Хансен, произносивший вступительную речь, был человеком сообразительным и крепко сложенным. Он без особого труда уговорил Гидеона зайти за кулисы и затащил профессора в одну из аудиторий. Там-то Гидеон и настоял на мытье грифельных досок. К насилию он не прибегал, хотя вел себя, по словам Хансена, «исключительно своенравно». Позднее Хансен долго раздумывал, не было ли поведение Гидеона и прежде своенравным и даже, можно сказать, своевольным, и не следовало ли ему употребить вместо того слово «иррациональный», как от него и ожидали. Но размышления эти привели, в свою очередь, к раздумьям, а было ли поведение Гидеона (как физика-
теоретика) когда-либо рациональным, и более того — было ли, в строгом смысле слова, рациональным поведение самого Хансена (как физика-теоретика или по жизни). Обо этих философских спекуляциях он, однако же, промолчал, и несколько выходных посвятил строительству сада камней.

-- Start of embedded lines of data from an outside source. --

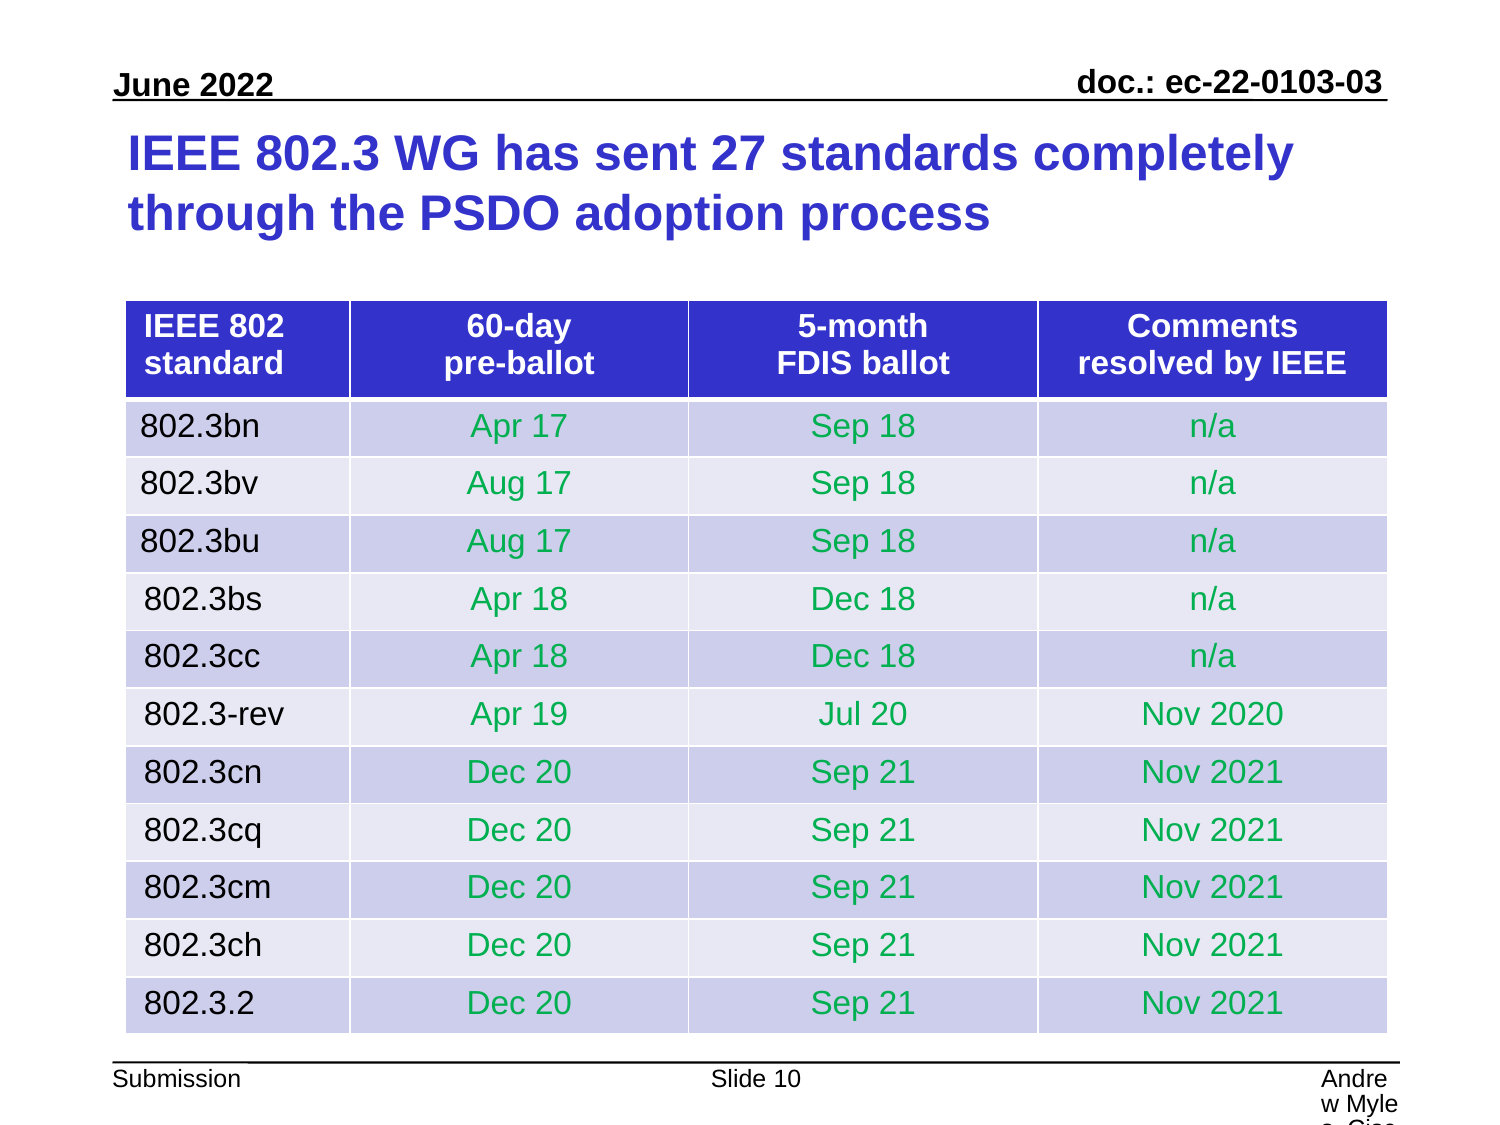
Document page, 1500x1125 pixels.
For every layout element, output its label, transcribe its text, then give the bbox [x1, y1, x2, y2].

table_cell Dec 20 [351, 747, 688, 803]
table_cell n/a [1039, 631, 1387, 687]
table_cell n/a [1039, 574, 1387, 630]
footer Andrew Myles, Cisco [1320, 1061, 1402, 1093]
table_cell Sep 18 [689, 402, 1037, 456]
table_cell Sep 21 [689, 978, 1037, 1033]
table_cell 802.3-rev [126, 689, 349, 745]
table_cell 802.3bs [126, 574, 349, 630]
table_cell n/a [1039, 402, 1387, 456]
table_cell Sep 21 [689, 920, 1037, 976]
table_cell Dec 18 [689, 574, 1037, 630]
slide_number Slide 10 [709, 1061, 803, 1093]
table_cell Nov 2021 [1039, 804, 1387, 860]
table_cell Sep 18 [689, 516, 1037, 572]
table_cell Apr 17 [351, 402, 688, 456]
table_cell Apr 18 [351, 631, 688, 687]
table_cell Dec 20 [351, 804, 688, 860]
table_cell 802.3ch [126, 920, 349, 976]
table_cell 802.3bv [126, 458, 349, 514]
table_header 5-month FDIS ballot [689, 301, 1037, 397]
table_cell Apr 18 [351, 574, 688, 630]
table_cell Dec 20 [351, 920, 688, 976]
table_cell Sep 21 [689, 862, 1037, 918]
table_cell n/a [1039, 458, 1387, 514]
table_cell 802.3bn [126, 402, 349, 456]
table_cell Nov 2021 [1039, 862, 1387, 918]
table_cell Dec 18 [689, 631, 1037, 687]
table_cell Apr 19 [351, 689, 688, 745]
table_cell 802.3.2 [126, 978, 349, 1033]
table_cell Nov 2020 [1039, 689, 1387, 745]
table_cell Sep 21 [689, 804, 1037, 860]
table_cell n/a [1039, 516, 1387, 572]
table_cell 802.3cq [126, 804, 349, 860]
table_cell Sep 21 [689, 747, 1037, 803]
table_cell Dec 20 [351, 978, 688, 1033]
title IEEE 802.3 WG has sent 27 standards completely through the PSDO adoption process [112, 112, 1388, 288]
table_header IEEE 802 standard [126, 301, 349, 397]
table_header Comments resolved by IEEE [1039, 301, 1387, 397]
table_cell Nov 2021 [1039, 747, 1387, 803]
table_cell Jul 20 [689, 689, 1037, 745]
table_cell 802.3cm [126, 862, 349, 918]
table_cell 802.3cc [126, 631, 349, 687]
table_cell 802.3bu [126, 516, 349, 572]
table_cell Dec 20 [351, 862, 688, 918]
table_cell Aug 17 [351, 516, 688, 572]
table_cell Nov 2021 [1039, 920, 1387, 976]
table_cell Nov 2021 [1039, 978, 1387, 1033]
table_cell Sep 18 [689, 458, 1037, 514]
table_cell 802.3cn [126, 747, 349, 803]
table_header 60-day pre-ballot [351, 301, 688, 397]
table_cell Aug 17 [351, 458, 688, 514]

Не проявляя агрессивных тенденций, Гидеон, однако, попытался бежать. В какой-то момент он, очевидно, как-то разом осознал, что медицинская помощь уже вызвана, и взялся за дело решительно. Заявив находившимся рядом декану, доктору Хансену, доктору Мехта и студенту мистеру Чью (еще несколько работников института и слушателей занимались тем, что не пускали в здание репортеров и любопытствующих): «Вы заканчивайте тут, а я пойду в сороковую», — он подхватил ведро и губку и ринулся в пустую аудиторию по другую сторону коридора. Только последовавшие за ним доктор Хансен и мистер Чью не дали профессору открыть окно. Этаж был первый, и намерения Гидеона были совершенно ясны. Он непрестанно повторял: «Выпустите меня, пожалуйста, выпустите», — и Чью с Хансеном пришлось удерживать его силой. Профессор немного поборолся, пытаясь высвободиться, потом затих и, казалось, задумался. Незадолго до прибытия скорой медицинской помощи он тихонько предложил Чью: «Знаете, если мы сядем на пол, они нас не заметят», — а когда медики вошли в комнату, громко заявил: «Ну ладно, как пожелаете», — и заорал или, быть может, завизжал. Студент Чью, восходящая звезда биофизики, не сталкивавшийся дотоле с человеческими страданиями, отпустил руку профессора и разрыдался. Медики, сталкивавшиеся с человеческими страданиями даже слишком часто, спешно ввели пациенту быстродействующий транквилизатор. Через 35 секунд (приблизительно) профессор замолк и покорно дал надеть на себя смирительную рубашку. На лице его застыло выражение легкого удивления или, быть может, любопытства.